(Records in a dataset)
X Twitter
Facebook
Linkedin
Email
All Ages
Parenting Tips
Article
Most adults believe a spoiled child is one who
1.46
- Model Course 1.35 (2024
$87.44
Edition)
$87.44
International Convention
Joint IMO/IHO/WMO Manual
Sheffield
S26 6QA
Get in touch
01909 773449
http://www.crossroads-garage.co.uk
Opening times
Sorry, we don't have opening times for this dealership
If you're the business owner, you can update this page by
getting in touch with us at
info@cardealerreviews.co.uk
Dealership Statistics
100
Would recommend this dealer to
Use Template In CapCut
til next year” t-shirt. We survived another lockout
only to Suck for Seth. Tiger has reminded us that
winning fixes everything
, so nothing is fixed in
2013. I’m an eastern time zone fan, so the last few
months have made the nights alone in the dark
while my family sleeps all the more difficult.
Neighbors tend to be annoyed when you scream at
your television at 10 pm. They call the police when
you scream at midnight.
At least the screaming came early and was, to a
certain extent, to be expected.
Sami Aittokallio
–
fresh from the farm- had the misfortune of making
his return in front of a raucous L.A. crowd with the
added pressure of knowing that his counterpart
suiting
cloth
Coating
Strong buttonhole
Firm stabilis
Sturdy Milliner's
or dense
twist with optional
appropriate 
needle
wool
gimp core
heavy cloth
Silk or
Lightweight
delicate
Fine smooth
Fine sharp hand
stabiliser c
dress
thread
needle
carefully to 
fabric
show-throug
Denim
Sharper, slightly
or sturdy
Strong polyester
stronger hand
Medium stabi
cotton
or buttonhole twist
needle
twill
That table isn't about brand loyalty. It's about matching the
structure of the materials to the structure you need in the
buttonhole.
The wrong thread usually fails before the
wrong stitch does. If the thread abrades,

* * *

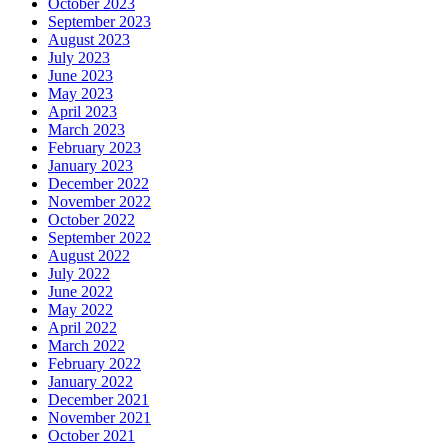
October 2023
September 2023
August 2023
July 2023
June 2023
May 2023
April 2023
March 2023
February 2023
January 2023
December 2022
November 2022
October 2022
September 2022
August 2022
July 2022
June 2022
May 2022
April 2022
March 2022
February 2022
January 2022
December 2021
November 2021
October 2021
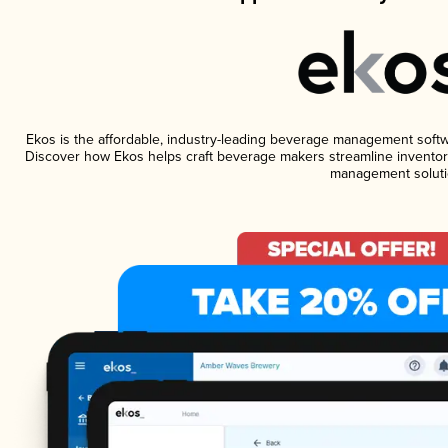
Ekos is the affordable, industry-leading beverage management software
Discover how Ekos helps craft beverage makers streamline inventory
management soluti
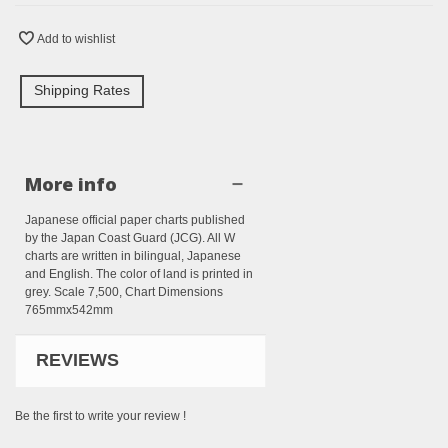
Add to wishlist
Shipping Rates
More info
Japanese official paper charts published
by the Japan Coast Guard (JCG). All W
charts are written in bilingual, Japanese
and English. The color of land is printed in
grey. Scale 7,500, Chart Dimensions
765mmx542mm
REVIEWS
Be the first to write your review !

### PROBLEM TO SOLVE
Update the lines between the one containing "Add to wishlist" and the one containing "Be the first to write your review !", inclusive, by changing "grey" to "gray" and leaving everything else as it is. Give only those lines.

### WRITTEN SOLUTION
Add to wishlist
Shipping Rates
More info
Japanese official paper charts published
by the Japan Coast Guard (JCG). All W
charts are written in bilingual, Japanese
and English. The color of land is printed in
gray. Scale 7,500, Chart Dimensions
765mmx542mm
REVIEWS
Be the first to write your review !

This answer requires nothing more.